2)   Stop supporting the international adoption industry by adopting, sponsoring, or donating
3)   Support country-owned NGOs that support family preservation
4)   And if you really want to adopt, consider domestic foster care. It’s not perfect by a long shot but more often than not, you’ll actually be providing a family for a child who definitely needs one, unlike international adoption, where you’ll probably always have to wonder or you’ll know pretty much for sure that you’re raising someone else’s child, and even if you know 100% for sure that your individual child was rightfully and willingly placed for adoption by his/her birth family your adoption is still sullied by the victimization of all the other children and families who were, in fact trafficked.

So I’m out and I’m not ashamed of being an adoptive mom who is against international adoption. I can’t go back in time and change my child’s journey to our family but in her name I can say THIS HAS GOT TO STOP!!!

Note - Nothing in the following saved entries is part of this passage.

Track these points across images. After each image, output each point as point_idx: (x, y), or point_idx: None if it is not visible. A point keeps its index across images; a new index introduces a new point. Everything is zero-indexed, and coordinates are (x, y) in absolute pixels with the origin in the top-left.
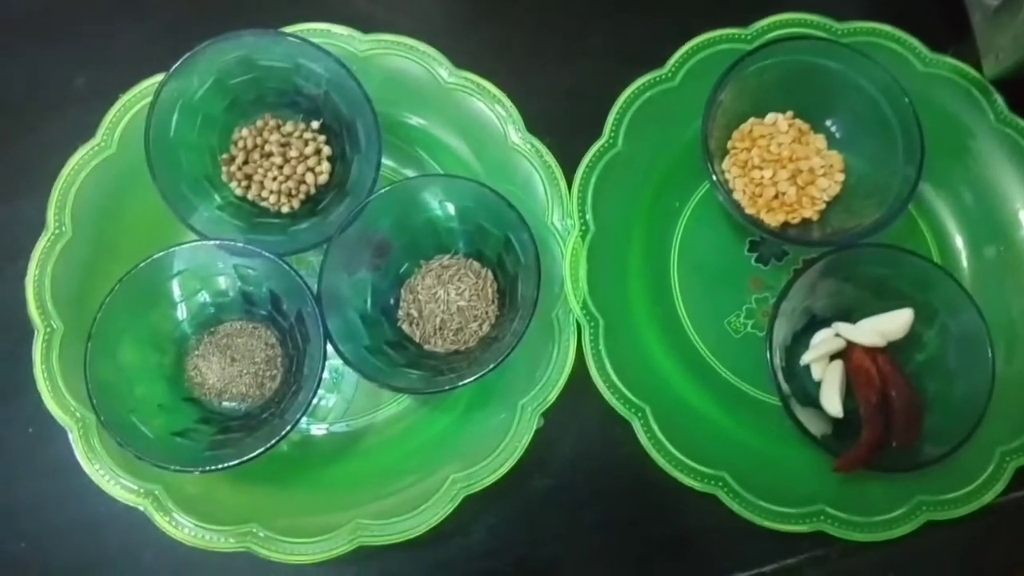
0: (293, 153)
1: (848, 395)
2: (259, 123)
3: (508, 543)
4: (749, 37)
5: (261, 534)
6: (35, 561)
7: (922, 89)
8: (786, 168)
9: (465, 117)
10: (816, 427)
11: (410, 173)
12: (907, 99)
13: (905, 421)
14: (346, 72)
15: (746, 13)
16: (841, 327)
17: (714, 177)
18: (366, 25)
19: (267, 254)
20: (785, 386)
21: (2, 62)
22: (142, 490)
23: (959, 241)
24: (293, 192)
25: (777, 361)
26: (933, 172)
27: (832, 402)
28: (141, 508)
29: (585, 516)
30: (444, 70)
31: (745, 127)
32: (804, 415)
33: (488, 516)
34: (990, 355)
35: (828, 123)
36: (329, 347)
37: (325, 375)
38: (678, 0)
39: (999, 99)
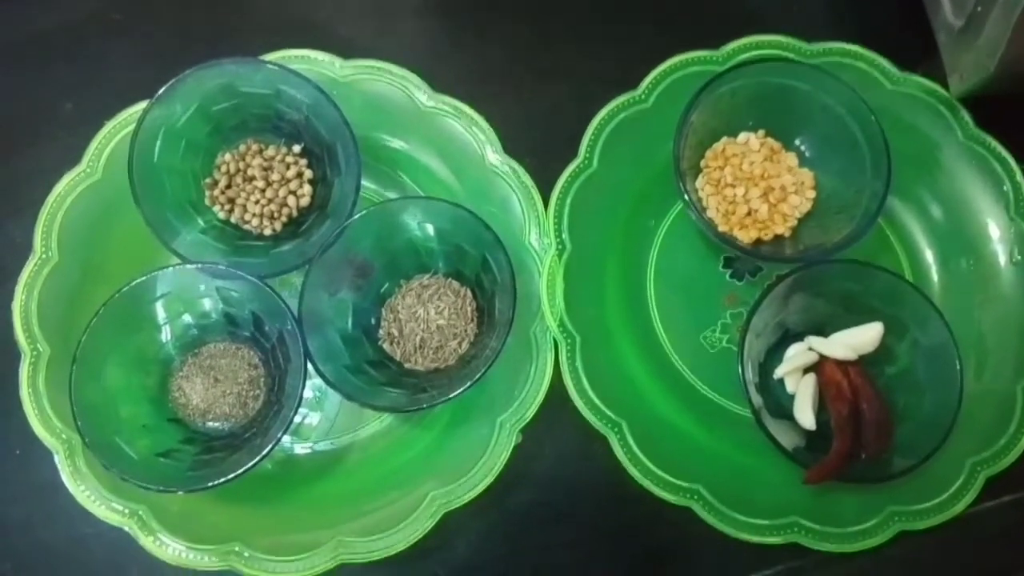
0: (275, 177)
1: (821, 408)
2: (242, 148)
3: (489, 558)
4: (720, 59)
5: (245, 553)
6: None
7: (891, 107)
8: (758, 186)
9: (444, 139)
10: (789, 439)
11: (391, 194)
12: (873, 118)
13: (875, 433)
14: (325, 98)
15: (718, 35)
16: (814, 341)
17: (686, 196)
18: (347, 51)
19: (248, 277)
20: (757, 398)
21: None
22: (127, 510)
23: (929, 256)
24: (275, 215)
25: (749, 374)
26: (903, 188)
27: (805, 414)
28: (126, 528)
29: (564, 530)
30: (423, 94)
31: (718, 146)
32: (778, 427)
33: (469, 532)
34: (958, 368)
35: (798, 142)
36: (311, 367)
37: (308, 394)
38: (651, 23)
39: (966, 116)
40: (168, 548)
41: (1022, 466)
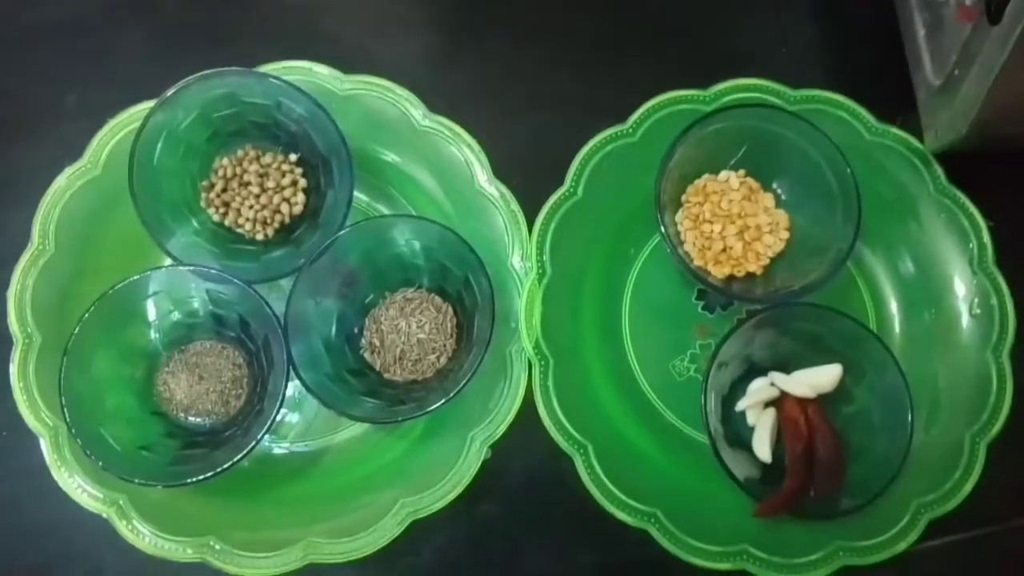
0: (270, 183)
1: (779, 441)
2: (239, 153)
3: (453, 566)
4: (707, 99)
5: (218, 547)
6: (2, 557)
7: (868, 155)
8: (735, 224)
9: (436, 158)
10: (745, 470)
11: (382, 207)
12: (848, 169)
13: (826, 472)
14: (323, 113)
15: (711, 72)
16: (776, 377)
17: (663, 230)
18: (351, 61)
19: (237, 281)
20: (717, 428)
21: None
22: (107, 498)
23: (894, 304)
24: (268, 221)
25: (711, 404)
26: (874, 236)
27: (763, 447)
28: (105, 516)
29: (528, 543)
30: (419, 112)
31: (700, 182)
32: (735, 457)
33: (436, 539)
34: (909, 417)
35: (776, 184)
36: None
37: (290, 392)
38: (644, 57)
39: (939, 170)
40: (145, 537)
41: (964, 510)
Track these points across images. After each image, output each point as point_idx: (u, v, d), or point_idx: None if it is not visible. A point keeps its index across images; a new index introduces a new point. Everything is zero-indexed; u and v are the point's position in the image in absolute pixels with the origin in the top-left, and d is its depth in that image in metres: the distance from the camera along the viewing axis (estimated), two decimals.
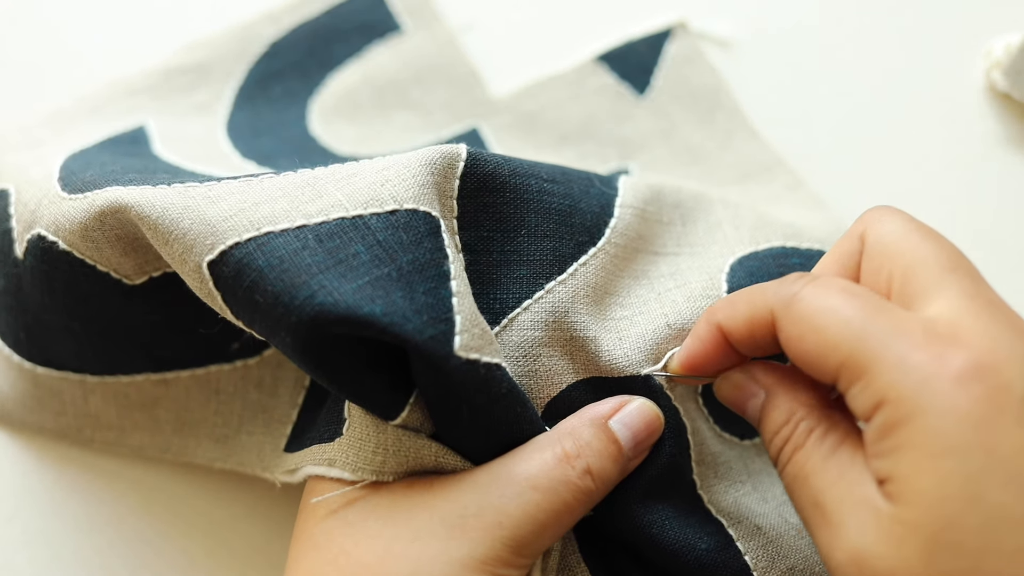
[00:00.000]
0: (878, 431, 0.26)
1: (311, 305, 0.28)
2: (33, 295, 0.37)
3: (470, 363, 0.29)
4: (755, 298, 0.30)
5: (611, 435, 0.31)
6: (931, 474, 0.24)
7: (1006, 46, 0.49)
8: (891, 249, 0.29)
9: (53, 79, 0.48)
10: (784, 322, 0.29)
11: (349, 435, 0.32)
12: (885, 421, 0.26)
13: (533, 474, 0.30)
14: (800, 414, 0.30)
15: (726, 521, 0.34)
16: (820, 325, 0.27)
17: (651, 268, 0.37)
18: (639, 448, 0.32)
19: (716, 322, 0.31)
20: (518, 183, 0.35)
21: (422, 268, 0.30)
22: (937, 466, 0.24)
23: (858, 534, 0.26)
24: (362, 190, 0.32)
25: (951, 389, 0.24)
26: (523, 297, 0.34)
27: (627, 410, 0.32)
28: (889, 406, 0.25)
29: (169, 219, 0.31)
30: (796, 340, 0.28)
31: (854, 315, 0.27)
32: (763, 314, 0.29)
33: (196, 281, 0.31)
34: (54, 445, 0.41)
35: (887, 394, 0.25)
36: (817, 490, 0.27)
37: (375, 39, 0.50)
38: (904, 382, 0.25)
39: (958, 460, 0.24)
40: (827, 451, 0.28)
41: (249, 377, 0.39)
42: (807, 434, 0.29)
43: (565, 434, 0.31)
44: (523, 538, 0.29)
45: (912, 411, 0.25)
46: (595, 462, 0.30)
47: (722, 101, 0.50)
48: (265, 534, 0.40)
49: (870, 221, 0.31)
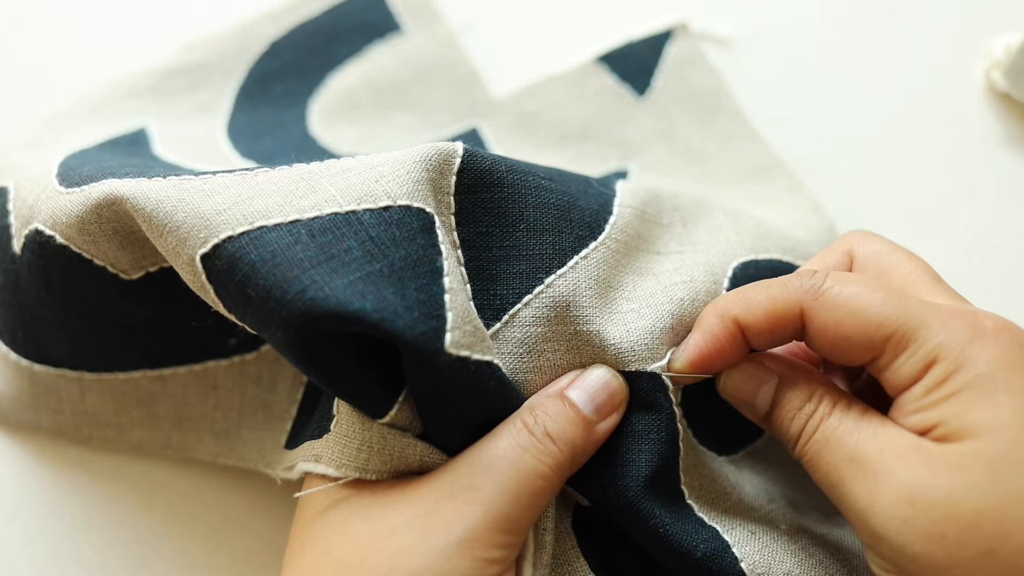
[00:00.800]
0: (927, 387, 0.29)
1: (302, 300, 0.28)
2: (30, 291, 0.37)
3: (460, 360, 0.29)
4: (775, 292, 0.32)
5: (568, 400, 0.32)
6: (988, 408, 0.28)
7: (1006, 46, 0.49)
8: (885, 262, 0.33)
9: (53, 79, 0.48)
10: (817, 311, 0.31)
11: (336, 432, 0.32)
12: (938, 376, 0.29)
13: (498, 446, 0.30)
14: (821, 391, 0.32)
15: (720, 528, 0.34)
16: (858, 307, 0.30)
17: (655, 265, 0.37)
18: (601, 412, 0.32)
19: (732, 316, 0.32)
20: (515, 179, 0.34)
21: (414, 264, 0.30)
22: (993, 401, 0.28)
23: (908, 474, 0.28)
24: (356, 186, 0.31)
25: (992, 343, 0.28)
26: (523, 292, 0.33)
27: (583, 378, 0.33)
28: (941, 363, 0.29)
29: (163, 211, 0.31)
30: (833, 326, 0.30)
31: (888, 296, 0.30)
32: (787, 306, 0.31)
33: (190, 274, 0.31)
34: (53, 444, 0.41)
35: (938, 353, 0.29)
36: (854, 446, 0.29)
37: (375, 39, 0.50)
38: (951, 341, 0.29)
39: (1010, 396, 0.28)
40: (856, 416, 0.30)
41: (247, 373, 0.39)
42: (832, 405, 0.31)
43: (524, 408, 0.32)
44: (500, 511, 0.29)
45: (963, 362, 0.28)
46: (552, 425, 0.31)
47: (722, 103, 0.49)
48: (265, 534, 0.40)
49: (856, 241, 0.35)
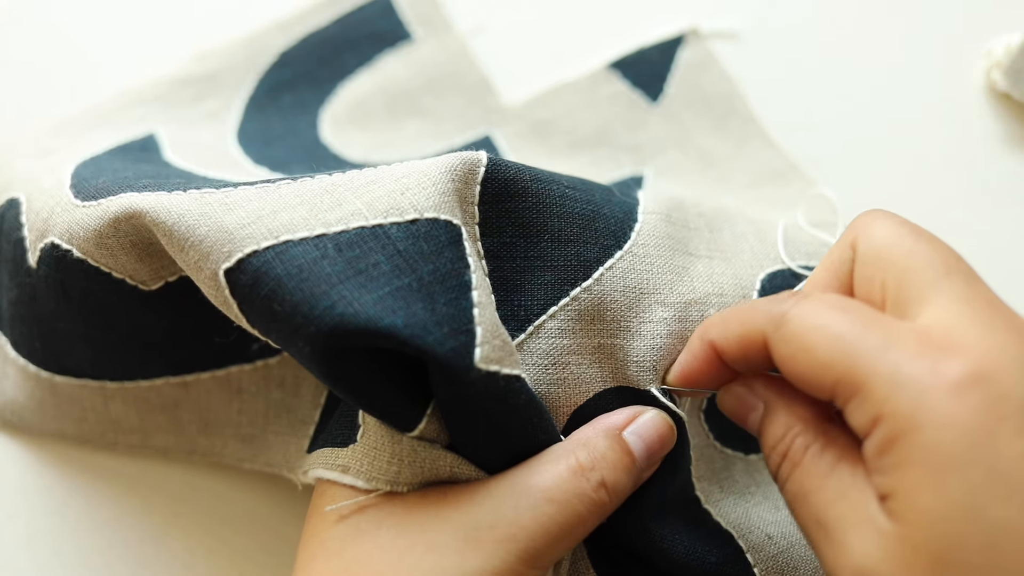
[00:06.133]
0: (877, 447, 0.24)
1: (331, 316, 0.27)
2: (48, 304, 0.35)
3: (490, 375, 0.28)
4: (746, 317, 0.28)
5: (625, 446, 0.30)
6: (932, 491, 0.23)
7: (1006, 46, 0.48)
8: (883, 256, 0.27)
9: (62, 88, 0.47)
10: (776, 343, 0.27)
11: (364, 443, 0.30)
12: (883, 437, 0.24)
13: (548, 486, 0.28)
14: (797, 429, 0.28)
15: (735, 533, 0.33)
16: (811, 344, 0.26)
17: (690, 267, 0.35)
18: (652, 460, 0.31)
19: (709, 339, 0.30)
20: (539, 188, 0.33)
21: (443, 278, 0.28)
22: (937, 482, 0.23)
23: (862, 554, 0.24)
24: (382, 199, 0.30)
25: (948, 401, 0.23)
26: (549, 303, 0.32)
27: (641, 421, 0.31)
28: (886, 422, 0.24)
29: (185, 226, 0.29)
30: (789, 360, 0.26)
31: (845, 331, 0.25)
32: (755, 334, 0.28)
33: (212, 289, 0.29)
34: (53, 444, 0.39)
35: (883, 409, 0.24)
36: (818, 508, 0.26)
37: (386, 48, 0.48)
38: (900, 396, 0.23)
39: (958, 475, 0.22)
40: (826, 468, 0.26)
41: (271, 376, 0.37)
42: (803, 450, 0.27)
43: (579, 445, 0.29)
44: (536, 550, 0.27)
45: (909, 426, 0.23)
46: (609, 475, 0.29)
47: (736, 107, 0.48)
48: (265, 534, 0.38)
49: (860, 227, 0.29)
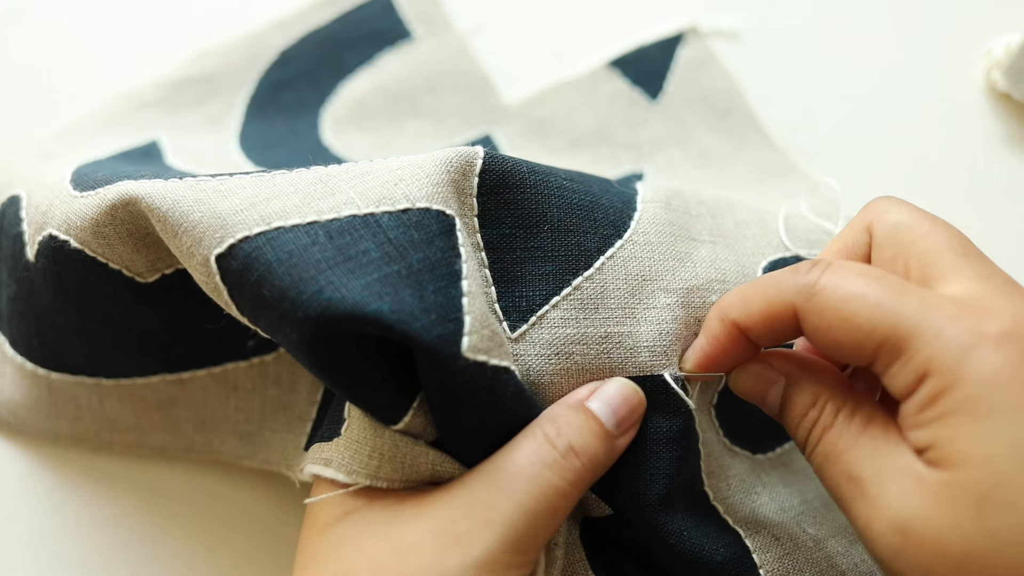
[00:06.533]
0: (920, 404, 0.25)
1: (318, 301, 0.26)
2: (45, 298, 0.35)
3: (477, 365, 0.27)
4: (770, 292, 0.29)
5: (590, 413, 0.30)
6: (978, 436, 0.24)
7: (1006, 46, 0.48)
8: (904, 238, 0.29)
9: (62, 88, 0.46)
10: (809, 314, 0.27)
11: (347, 436, 0.30)
12: (929, 392, 0.25)
13: (517, 462, 0.28)
14: (826, 396, 0.29)
15: (744, 531, 0.33)
16: (849, 312, 0.26)
17: (693, 252, 0.35)
18: (622, 425, 0.30)
19: (731, 319, 0.30)
20: (537, 180, 0.33)
21: (433, 267, 0.28)
22: (984, 428, 0.24)
23: (900, 502, 0.25)
24: (375, 188, 0.30)
25: (991, 355, 0.24)
26: (551, 294, 0.32)
27: (604, 390, 0.31)
28: (932, 378, 0.25)
29: (179, 211, 0.29)
30: (825, 330, 0.27)
31: (882, 297, 0.26)
32: (781, 308, 0.28)
33: (203, 275, 0.29)
34: (53, 446, 0.39)
35: (929, 366, 0.25)
36: (851, 464, 0.26)
37: (386, 46, 0.48)
38: (945, 353, 0.24)
39: (1004, 421, 0.23)
40: (858, 428, 0.27)
41: (266, 374, 0.37)
42: (835, 414, 0.28)
43: (544, 419, 0.29)
44: (517, 532, 0.27)
45: (955, 379, 0.24)
46: (577, 439, 0.28)
47: (735, 105, 0.48)
48: (265, 534, 0.38)
49: (876, 212, 0.30)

  1. I am a birthmother from the USA and I have to tell you that you are 100% right and dead on. Oh, and thank you for "coming out!" We need many more like you!

  2. Thank you for that post. I just blogged about this earlier this week. As I talk about adoption with friends they often talk about international adoptions being the "humane" way to adopt. Thanks for giving me a resource for PAPs.

    Your voice is much strong than mine alone.

  3. Nice work, sister. It's true. I am with you.

  4. Thanks for your honestly, candor and bravery. Work w/ us to change the system!

  5. Yes! Thank you! This needs to be said x 10000!!

    It would also be helpful if APs who had first-hand encounters with fraud in, say, their first Ethiopian adoption did not brush their concerns aside (or hire an investigator to look into them) and then go ahead and adopt that second ET kid anyways -- cough, cough Mary McBride of

    Because it is scary as all get-out that first hand experience with fraud aren't enough to stop a college-educated couple, who publicaly via their blog profess to care deeply about adoption ethics from acquiring a SECOND kid from the same damn country they ran into fraud in.

    Yes, it's preferable that APs who ran into fraud talk about (relative to saying nothing about it) but so much of the corruption/trafficking associated with adopting from desperately poor countries would GO AWAY if PAPs simply WALKED AWAY after encountering fraud. If their desire for a kid didn't invariably trump the reasons they really shouldn't be taking home a kid that has a family that loves AND wants them!


    I'd also like to point out that if you're willing to adopt a child of color -- particularly a male one -- around 100 American kids are adopted by foreigners each year, as no US families can be found for them.

    These kids are mostly African-American, mostly male and mostly newborn. Two of them happen to be my adorable godsons who were adopted by my Jamaican-Canadian BFF and her husband in Toronto, as newborns, from VT social services. They're great parents (maybe I'm a bit biased :-)), those boys have a great live and it is a *travesty* that they could not be adopted domestically!

    (My personal view is that VT social services didn't try very hard to find my godsons domestic families).